Seu governo esteve muito longe de ser um de esquerda. No final, esteve rodeado de apristas [do partido APRA, espécie de “centrão” do Peru], fujimoristas, apepistas [da APP, partido de extrema direita], etc, que o levaram a esta crise. Com dois meses de governo, ele decidiu prescindir do seu partido, Peru Livre, e pior, conspirou contra o partido, fracionando sua bancada, convidando os seus membros à dissidência, criando outros partidos, entre outras coisas.

Como você avalia as decisões que Castillo tomou nesta última crise, desde a apresentação da moção de vacância até este os acontecimentos desta última quarta-feira?

Foram decisões sem objetividade, alheias a uma análise histórica e dialética, um suicídio político, com grande dose de influência e ingenuidade. [Castillo] se precipitou, foi desesperado, não havia votos suficiente para [aprovar] a destituição. No pior dos casos chegaria a 82, mas não aos 87.

Os que tinham o botão vermelho [para derrubar Castillo] éramos nós, do Peru Livre, e em nossa última reunião de bancada com o partido foi decidido que apoiaríamos o presidente, apesar de sua inconsequência, votaríamos contra a destituição e anunciamos a decisão um dia antes, através do porta-voz Flavio Cruz, e no dia seguinte dissemos isso a ele pessoalmente. Mas, ao que parece, vazou uma informação de que a bancada do Partido Magisterial, legenda que ele havia criado, teria negociado com a sucessora. Isso desesperou o mandatário.

Diante desse fato, ele decidiu seguir os conselhos do “presidente de fato” Aníbal Torres, da premiê Betssy Chávez, que tem muita influência em sua vida, e do congressista [Guillermo] Bermejo, que tomou conta do círculo interno do presidente, de forma oportunista, e foi com a assessoria desse trio que ele decidiu pelo fracassado autogolpe, sem ter suporte político, nem militar, nem econômico, nem social para isso.

A vitória de Castillo se deu em uma disputa muito acirrada contra Keiko Fujimori no segundo turno, apesar de que, no primeiro, o candidato venceu de forma tranquila. Já se esperava então que Castillo teria uma oposição hostil contra si? O mandatário estava preparado para enfrentar uma resistência política forte ao seu programa e suas decisões?

Sabíamos que a luta seria duríssima e por isso era isso crucial ganhar as massas populares. Castillo chegou à Presidência por vontade do povo, um triunfo histórico porque era a primeira vez que a esquerda marxista-leninista-mariateguista ganhava um processo eleitoral em 200 anos.

No segundo turno, quando Castillo recebeu o assédio, o caviar socialdemocrata, para passar de ser revolucionário a reformista, aí começaram as suas desgraças. Não quis aplicar o programa do Peru Livre, preferiu negociar, fazer o “toma lá dá cá” com as bancadas opositoras, dividiu a nossa bancada em quatro, sendo que era a mais numerosa, e com isso deu a vantagem ao fujimorismo, que se converteu em primeira força política parlamentar.

DADOS FORNECIDOS>
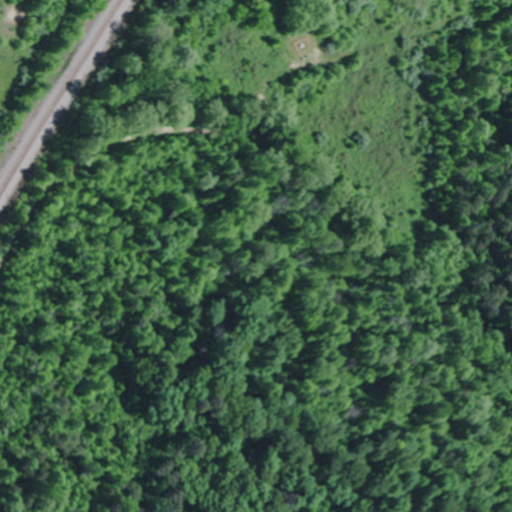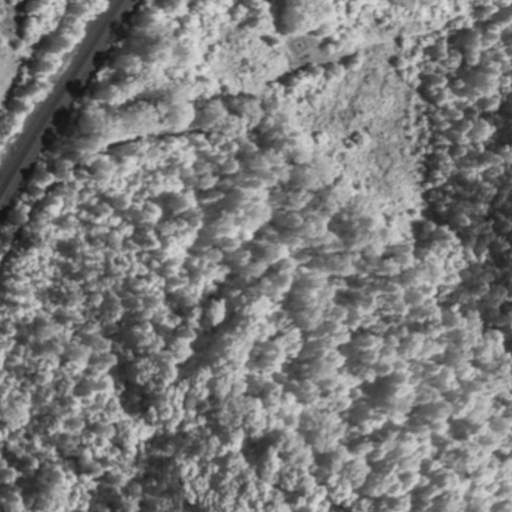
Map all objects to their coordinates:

...

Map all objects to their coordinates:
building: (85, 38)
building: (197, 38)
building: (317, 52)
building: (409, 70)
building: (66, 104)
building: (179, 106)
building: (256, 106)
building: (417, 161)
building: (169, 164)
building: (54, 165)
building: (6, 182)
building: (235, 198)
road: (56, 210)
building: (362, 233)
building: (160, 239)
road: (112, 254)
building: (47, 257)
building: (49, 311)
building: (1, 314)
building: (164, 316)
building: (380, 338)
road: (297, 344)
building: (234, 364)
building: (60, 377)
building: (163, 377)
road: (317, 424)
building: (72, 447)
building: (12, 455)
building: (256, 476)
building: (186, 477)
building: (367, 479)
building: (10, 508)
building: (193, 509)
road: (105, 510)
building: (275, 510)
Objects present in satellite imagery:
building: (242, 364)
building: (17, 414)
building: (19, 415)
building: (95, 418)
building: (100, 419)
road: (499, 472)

TAREFA SOLICITADA> Transcreva fielmente o trecho do texto citado entre "A vitória de" e "em 200 anos.", incluindo ambos os extremos.

RESOLUÇÃO DA TAREFA>
A vitória de Castillo se deu em uma disputa muito acirrada contra Keiko Fujimori no segundo turno, apesar de que, no primeiro, o candidato venceu de forma tranquila. Já se esperava então que Castillo teria uma oposição hostil contra si? O mandatário estava preparado para enfrentar uma resistência política forte ao seu programa e suas decisões?

Sabíamos que a luta seria duríssima e por isso era isso crucial ganhar as massas populares. Castillo chegou à Presidência por vontade do povo, um triunfo histórico porque era a primeira vez que a esquerda marxista-leninista-mariateguista ganhava um processo eleitoral em 200 anos.